I just had to tackle this problem myself. I have a windows XP machine with a separate windows server hosting VisualSVN Server.
I also have TortoiseHG installed as well as the CollabNet Subversion Command-Line Client.
<Enable Convert Extension w/ Tortoise Hg 2>
Many thanks to bgever for pointing out in the comments that with TortoiseHg 2.0, enabling the convert extension is easier than ever. As he says
With TortoiseHG 2.0 this has been made
much simpler: Start the TortoiseHG
Workbench from the Start menu. Select
File --> Settings. Select Extensions
from the list. Check the 'convert'
checkbox and click OK. That's it!

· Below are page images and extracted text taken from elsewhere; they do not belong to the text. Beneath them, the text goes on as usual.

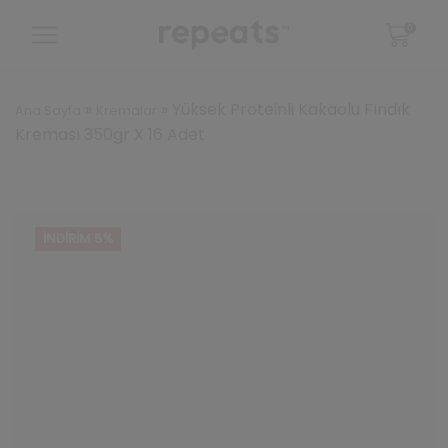
0
»
»
Yüksek Proteinli Kakaolu Fındık
Ana Sayfa
Kremalar
Kreması 350gr X 16 Adet
İNDIRIM 5%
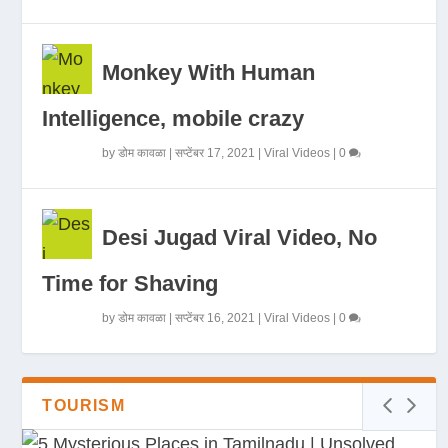
Monkey With Human
Intelligence, mobile crazy
by
डोम कावळा
|
सप्टेंबर 17, 2021
|
Viral Videos
|
0
Desi Jugad Viral Video, No
Time for Shaving
by
डोम कावळा
|
सप्टेंबर 16, 2021
|
Viral Videos
|
0
TOURISM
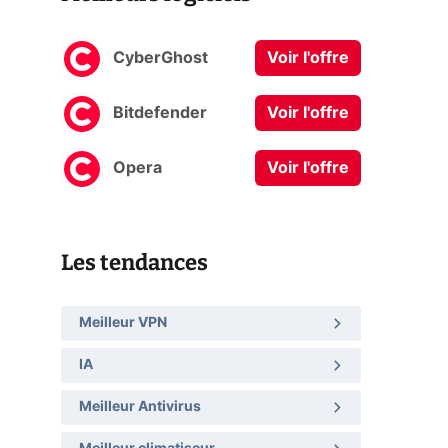
CyberGhost
Voir l'offre
Bitdefender
Voir l'offre
Opera
Voir l'offre
Les tendances
Meilleur VPN
IA
Meilleur Antivirus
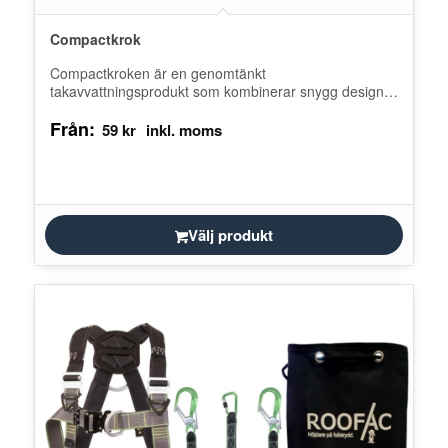
Compactkrok
Compactkroken är en genomtänkt
takavvattningsprodukt som kombinerar snygg design,
smidig montering och lång hållbarhet. Tack vare sin
Från:
robusta konstruktion och…
59
kr
Välj produkt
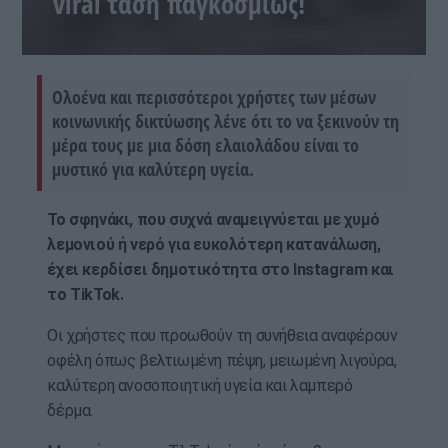
viral τάση παγκοσμίως!
Ολοένα και περισσότεροι χρήστες των μέσων
κοινωνικής δικτύωσης λένε ότι το να ξεκινούν τη
μέρα τους με μια δόση ελαιολάδου είναι το
μυστικό για καλύτερη υγεία.
Το σφηνάκι, που συχνά αναμειγνύεται με χυμό
λεμονιού ή νερό για ευκολότερη κατανάλωση,
έχει κερδίσει δημοτικότητα στο Instagram και
το TikTok.
Οι χρήστες που προωθούν τη συνήθεια αναφέρουν
οφέλη όπως βελτιωμένη πέψη, μειωμένη λιγούρα,
καλύτερη ανοσοποιητική υγεία και λαμπερό
δέρμα.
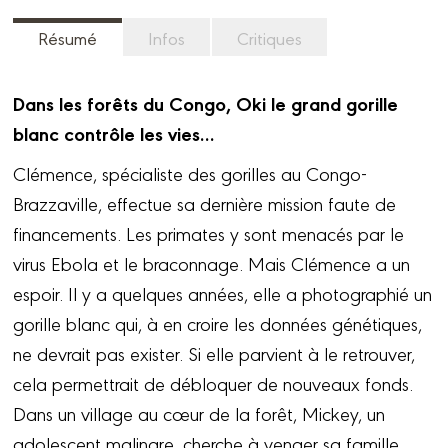
Résumé
Infos
Critiques
Dans les forêts du Congo, Oki le grand gorille
blanc contrôle les vies…
Clémence, spécialiste des gorilles au Congo-
Brazzaville, effectue sa dernière mission faute de
financements. Les primates y sont menacés par le
virus Ebola et le braconnage. Mais Clémence a un
espoir. Il y a quelques années, elle a photographié un
gorille blanc qui, à en croire les données génétiques,
ne devrait pas exister. Si elle parvient à le retrouver,
cela permettrait de débloquer de nouveaux fonds.
Dans un village au cœur de la forêt, Mickey, un
adolescent malingre, cherche à venger sa famille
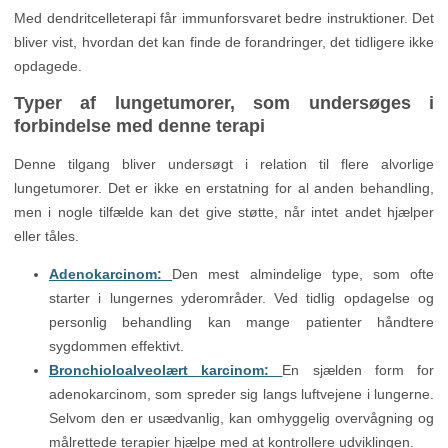
Med dendritcelleterapi får immunforsvaret bedre instruktioner. Det
bliver vist, hvordan det kan finde de forandringer, det tidligere ikke
opdagede.
Typer af lungetumorer, som undersøges i
forbindelse med denne terapi
Denne tilgang bliver undersøgt i relation til flere alvorlige
lungetumorer. Det er ikke en erstatning for al anden behandling,
men i nogle tilfælde kan det give støtte, når intet andet hjælper
eller tåles.
Adenokarcinom:
Den mest almindelige type, som ofte
starter i lungernes yderområder. Ved tidlig opdagelse og
personlig behandling kan mange patienter håndtere
sygdommen effektivt.
Bronchioloalveolært karcinom:
En sjælden form for
adenokarcinom, som spreder sig langs luftvejene i lungerne.
Selvom den er usædvanlig, kan omhyggelig overvågning og
målrettede terapier hjælpe med at kontrollere udviklingen.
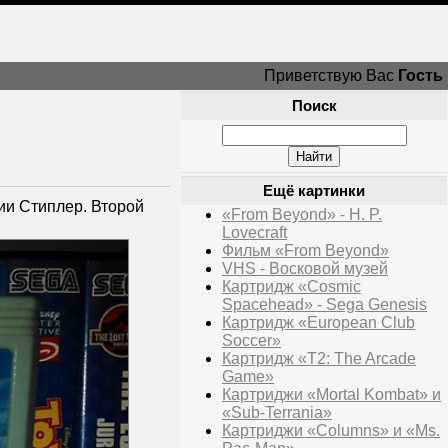
Приветствую Вас
Гость
Поиск
Ещё картинки
нии Стиплер. Второй
«From Beyond» - H. P.
Lovecraft
Фильм «From Beyond»
VHS - Восковой музей
Картридж «Cosmic
Spacehead» - Sega Genesis
Картридж «European Club
Soccer»
Картридж «T2: The Arcade
Game»
Картриджи «Mortal Kombat» и
«Sub-Terrania»
Картриджи «Columns» и «Ms.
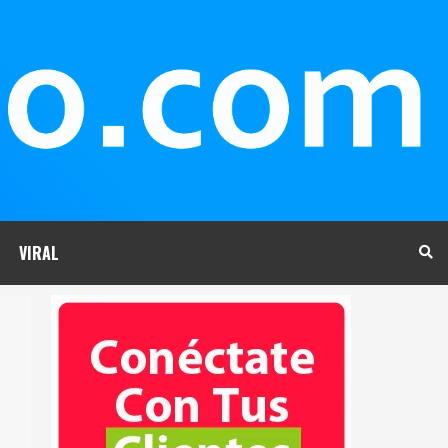
VIRAL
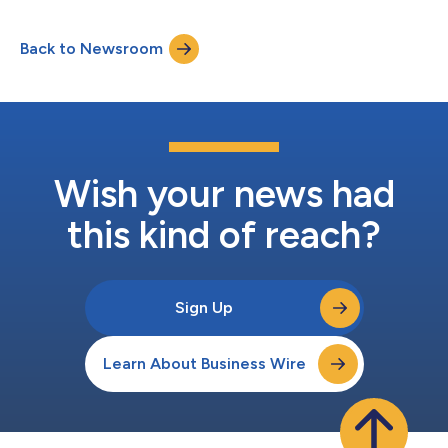
monoclonal expérimental ciblant la protéine S, destiné aux
patients atteints de la maladie de von Willebrand (VWD). Ces
Back to Newsroom
données sont présentées aujourd’hui lors d’une
communication orale au 34e congrès de l...
Wish your news had
this kind of reach?
Sign Up
Learn About Business Wire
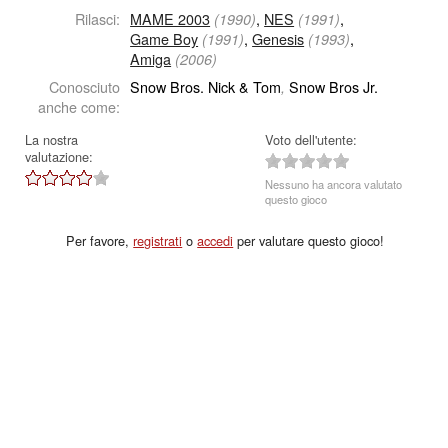
Rilasci:
MAME 2003
,
NES
,
(1990)
(1991)
Game Boy
,
Genesis
,
(1991)
(1993)
Amiga
(2006)
Conosciuto
Snow Bros. Nick & Tom
Snow Bros Jr.
,
anche come:
La nostra
Voto dell'utente:
valutazione:
Nessuno ha ancora valutato
questo gioco
Per favore,
registrati
o
accedi
per valutare questo gioco!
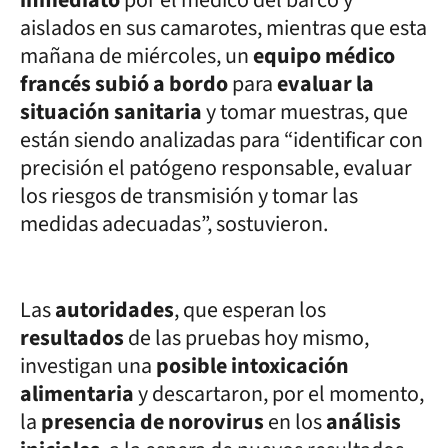
aislados en sus camarotes, mientras que esta
mañana de miércoles, un
equipo médico
francés subió a bordo
para
evaluar la
situación sanitaria
y tomar muestras, que
están siendo analizadas para “identificar con
precisión el patógeno responsable, evaluar
los riesgos de transmisión y tomar las
medidas adecuadas”, sostuvieron.
Las
autoridades
, que esperan los
resultados
de las pruebas hoy mismo,
investigan una
posible intoxicación
alimentaria
y descartaron, por el momento,
la
presencia de norovirus
en los
análisis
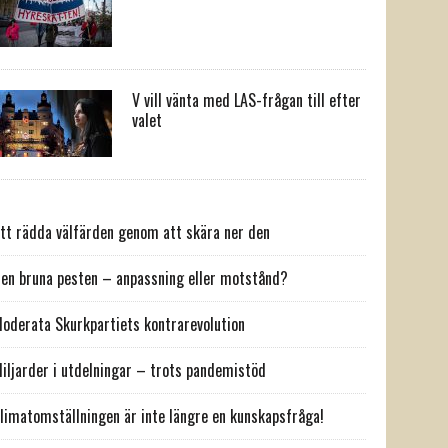
V vill vänta med LAS-frågan till efter
valet
tt rädda välfärden genom att skära ner den
en bruna pesten – anpassning eller motstånd?
oderata Skurkpartiets kontrarevolution
iljarder i utdelningar – trots pandemistöd
limatomställningen är inte längre en kunskapsfråga!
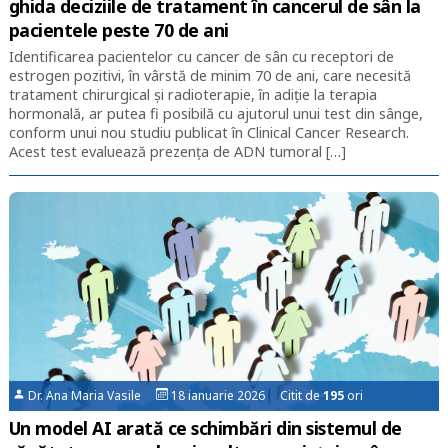
ghida deciziile de tratament în cancerul de sân la
pacientele peste 70 de ani
Identificarea pacientelor cu cancer de sân cu receptori de
estrogen pozitivi, în vârstă de minim 70 de ani, care necesită
tratament chirurgical şi radioterapie, în adiţie la terapia
hormonală, ar putea fi posibilă cu ajutorul unui test din sânge,
conform unui nou studiu publicat în Clinical Cancer Research.
Acest test evaluează prezenţa de ADN tumoral […]
Dr. Ana Maria Vasile
18 ianuarie 2026 Citit de
195
ori
Un model AI arată ce schimbări din sistemul de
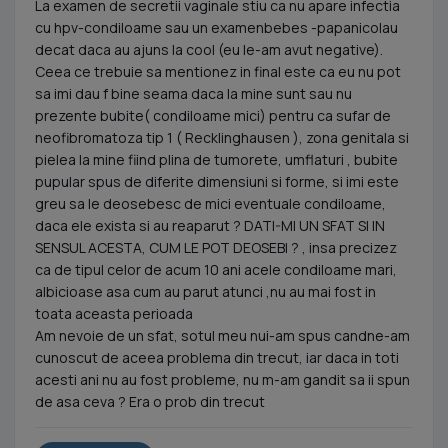
La examen de secretii vaginale stiu ca nu apare infectia
cu hpv-condiloame sau un examenbebes -papanicolau
decat daca au ajuns la cool (eu le-am avut negative).
Ceea ce trebuie sa mentionez in final este ca eu nu pot
sa imi dau f bine seama daca la mine sunt sau nu
prezente bubite( condiloame mici) pentru ca sufar de
neofibromatoza tip 1 ( Recklinghausen ), zona genitala si
pielea la mine fiind plina de tumorete, umflaturi , bubite
pupular spus de diferite dimensiuni si forme, si imi este
greu sa le deosebesc de mici eventuale condiloame,
daca ele exista si au reaparut ? DATI-MI UN SFAT SI IN
SENSUL ACESTA, CUM LE POT DEOSEBI ? , insa precizez
ca de tipul celor de acum 10 ani acele condiloame mari,
albicioase asa cum au parut atunci ,nu au mai fost in
toata aceasta perioada
Am nevoie de un sfat, sotul meu nui-am spus candne-am
cunoscut de aceea problema din trecut, iar daca in toti
acesti ani nu au fost probleme, nu m-am gandit sa ii spun
de asa ceva ? Era o prob din trecut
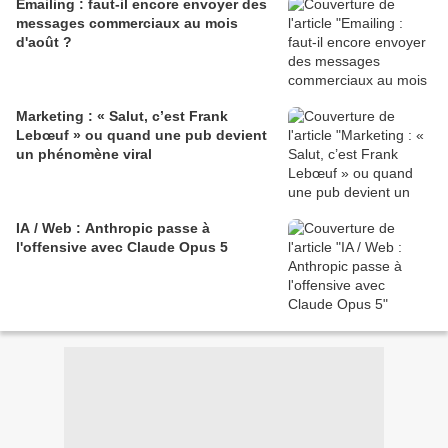
Emailing : faut-il encore envoyer des
messages commerciaux au mois
d'août ?
Marketing : « Salut, c’est Frank
Lebœuf » ou quand une pub devient
un phénomène viral
IA / Web : Anthropic passe à
l'offensive avec Claude Opus 5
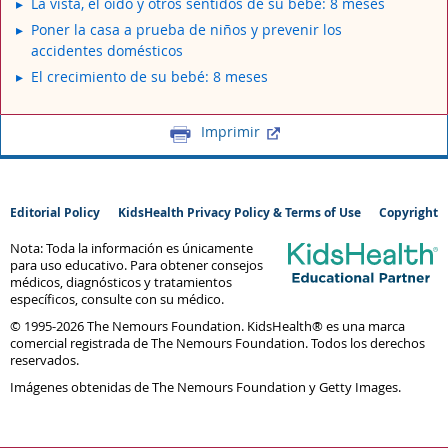
La vista, el oído y otros sentidos de su bebé: 8 meses
Poner la casa a prueba de niños y prevenir los
accidentes domésticos
El crecimiento de su bebé: 8 meses
Imprimir
Editorial Policy
KidsHealth Privacy Policy & Terms of Use
Copyright
Nota: Toda la información es únicamente
para uso educativo. Para obtener consejos
médicos, diagnósticos y tratamientos
específicos, consulte con su médico.
© 1995-
2026 The Nemours Foundation. KidsHealth® es una marca
comercial registrada de The Nemours Foundation. Todos los derechos
reservados.
Imágenes obtenidas de The Nemours Foundation y Getty Images.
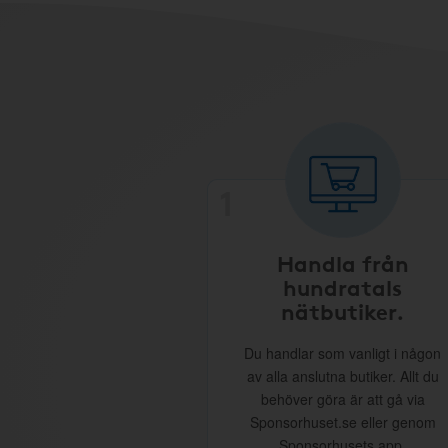
1
Handla från
hundratals
nätbutiker.
Du handlar som vanligt i någon
av alla anslutna butiker. Allt du
behöver göra är att gå via
Sponsorhuset.se eller genom
Sponsorhusets app.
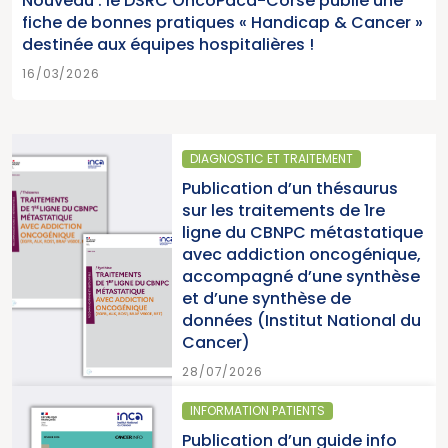
Nouveau : le DSRC OncoPaca-Corse publie une
fiche de bonnes pratiques « Handicap & Cancer »
destinée aux équipes hospitalières !
16/03/2026
DIAGNOSTIC ET TRAITEMENT
Publication d’un thésaurus
sur les traitements de 1re
ligne du CBNPC métastatique
avec addiction oncogénique,
accompagné d’une synthèse
et d’une synthèse de
données (Institut National du
Cancer)
28/07/2026
INFORMATION PATIENTS
Publication d’un guide info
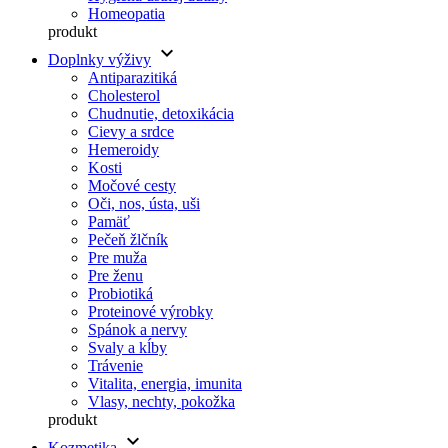
Homeopatia
produkt
keyboard_arrow_down
Doplnky výživy
Antiparazitiká
Cholesterol
Chudnutie, detoxikácia
Cievy a srdce
Hemeroidy
Kosti
Močové cesty
Oči, nos, ústa, uši
Pamäť
Pečeň žlčník
Pre muža
Pre ženu
Probiotiká
Proteinové výrobky
Spánok a nervy
Svaly a kĺby
Trávenie
Vitalita, energia, imunita
Vlasy, nechty, pokožka
produkt
keyboard_arrow_down
Kozmetika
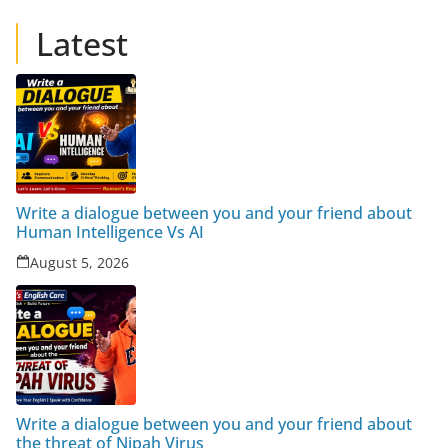
Latest
Write a dialogue between you and your friend about
Human Intelligence Vs AI
August 5, 2026
Write a dialogue between you and your friend about
the threat of Nipah Virus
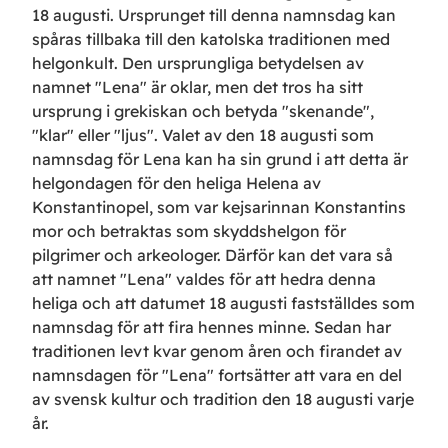
18 augusti. Ursprunget till denna namnsdag kan
spåras tillbaka till den katolska traditionen med
helgonkult. Den ursprungliga betydelsen av
namnet "Lena" är oklar, men det tros ha sitt
ursprung i grekiskan och betyda "skenande",
"klar" eller "ljus". Valet av den 18 augusti som
namnsdag för Lena kan ha sin grund i att detta är
helgondagen för den heliga Helena av
Konstantinopel, som var kejsarinnan Konstantins
mor och betraktas som skyddshelgon för
pilgrimer och arkeologer. Därför kan det vara så
att namnet "Lena" valdes för att hedra denna
heliga och att datumet 18 augusti fastställdes som
namnsdag för att fira hennes minne. Sedan har
traditionen levt kvar genom åren och firandet av
namnsdagen för "Lena" fortsätter att vara en del
av svensk kultur och tradition den 18 augusti varje
år.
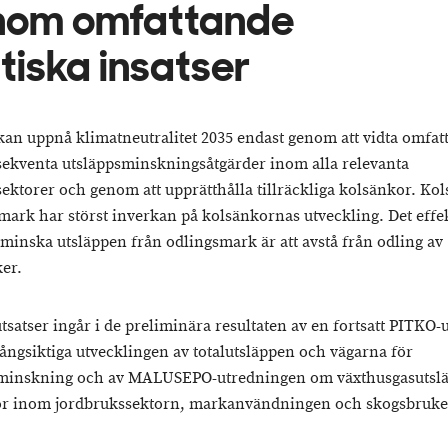
nom omfattande
itiska insatser
kan uppnå klimatneutralitet 2035 endast genom att vidta omfat
ekventa utsläppsminskningsåtgärder inom alla relevanta
sektorer och genom att upprätthålla tillräckliga kolsänkor. Ko
mark har störst inverkan på kolsänkornas utveckling. Det effek
t minska utsläppen från odlingsmark är att avstå från odling av
er.
tsatser ingår i de preliminära resultaten av en fortsatt PITKO-
ångsiktiga utvecklingen av totalutsläppen och vägarna för
sminskning och av MALUSEPO-utredningen om växthusgasutsl
r inom jordbrukssektorn, markanvändningen och skogsbruke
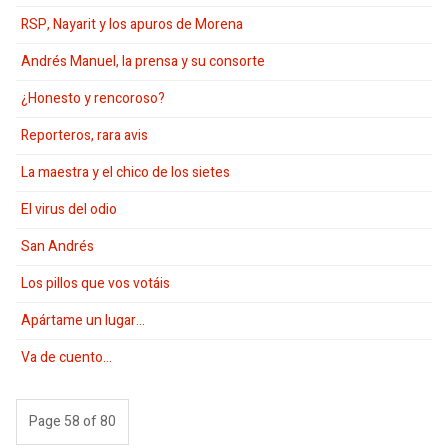
RSP, Nayarit y los apuros de Morena
Andrés Manuel, la prensa y su consorte
¿Honesto y rencoroso?
Reporteros, rara avis
La maestra y el chico de los sietes
El virus del odio
San Andrés
Los pillos que vos votáis
Apártame un lugar…
Va de cuento…
Page 58 of 80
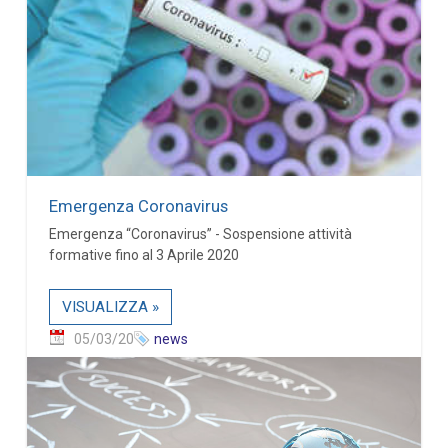
Emergenza Coronavirus
Emergenza “Coronavirus” - Sospensione attività
formative fino al 3 Aprile 2020
VISUALIZZA »
05/03/20
news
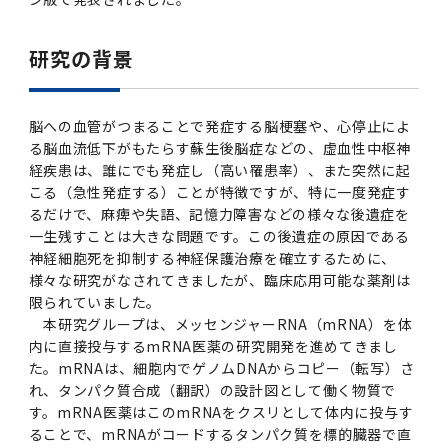
2016年 （PDF：13.5MB）
対象）の募集について
学位の申請
2015年 （PDF：83.3MB）
2019年度
脳統合機能研究センター
図書館
連絡先一覧
国立大学法人ガバナンス・コード報告書
卒後3年大学評価アンケート
ダイバーシティ・インクルージョン室
研究の背景
2015年 （PDF：2.3MB）
2014年 （PDF：21.4MB）
2018年度
核酸・ペプチド創薬治療研究センター
図書館講習会
役員会議事概要について
卒業時大学評価アンケート
脳への血管がつまることで発症する脳梗塞や、心停止によ
2013年 （PDF：6.4MB）
2017年度
アクティブラーニング教室・情報検索室
企業活動と医療機関等の透明性ガイドライン
る脳血流低下がもたらす蘇生後脳症などの、虚血性中枢神
科目評価（旧 科目別アンケート）
経疾患は、誰にでも発症し（高い罹患率）、また突然に起
2016年度
イマキク
こる（急性発症する）ことが特徴ですが、特に一度発症す
るだけで、麻痺や失語、記憶力障害などの様々な後遺症を
教学IR 業績・活動
一生残すことは大きな問題です。この後遺症の原因である
2015年度
情報システムポータル
神経細胞死を抑制する神経保護治療を確立するために、
様々な研究がなされてきましたが、臨床応用可能な薬剤は
限られていました。
2014年度
お茶の水医学雑誌
本研究グループは、メッセンジャーRNA（mRNA）を体
内に直接投与するmRNA医薬の研究開発を進めてきまし
2013年度
た。mRNAは、細胞内でゲノムDNAからコピー（転写）さ
れ、タンパク質合成（翻訳）の設計図として働く物質で
す。mRNA医薬はこのmRNAをクスリとして体内に投与す
2012年度
ることで、mRNAがコードするタンパク質を標的臓器で直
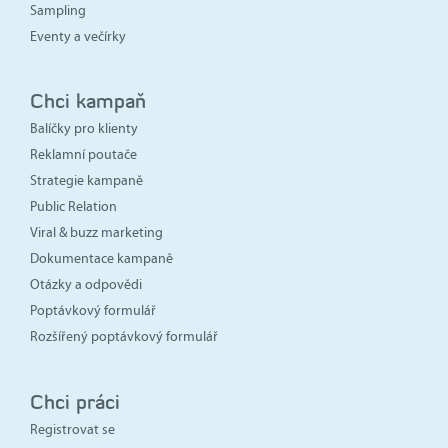
Sampling
Eventy a večírky
Chci kampaň
Balíčky pro klienty
Reklamní poutače
Strategie kampaně
Public Relation
Viral & buzz marketing
Dokumentace kampaně
Otázky a odpovědi
Poptávkový formulář
Rozšířený poptávkový formulář
Chci práci
Registrovat se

No
need to try to generate the config
file anymore and search it in the file
system. – bgever Mar 11 at 7:56
</Enable Convert Extension w/ Tortoise Hg 2>
<Enable Convert Extension Manually>
To convert a repository from SVN to HG, I followed these steps:
1) Open C:Program FilesTortoiseHgMercurial.ini
EDIT
FYI - Tortoise Hg has migrated this file to
- XP or older - C:Documents and SettingsUSERNAMEMercurial.ini
- Vista or later - C:UsersUSERNAMEMercurial.ini
That file will be mostly empty and you'll just list what you'd like to override there. If that's what you have, simple add these two lines to the very end of the file:
[extensions]
convert =
2) Search for the line that begins with
[extensions]
3) Below it you'll see a list of keywords, commented out with a semicolon (;) on each line
4) Find the line that says
;convert =
and delete the semicolon so it reads
convert =
</Enable Convert Extension Manually>
5) Open the command prompt and navigate to the directory that you'd like the new hg folder created in (the process will create a new folder called yoursvnreponame-hg in the directory that the command prompt is open to).
6) Use this command
hg convert file:///y:/yoursvnreponame
I found that the convert tool can have problems with networked repositories, so I had to map a drive to it, but this worked just fine for me.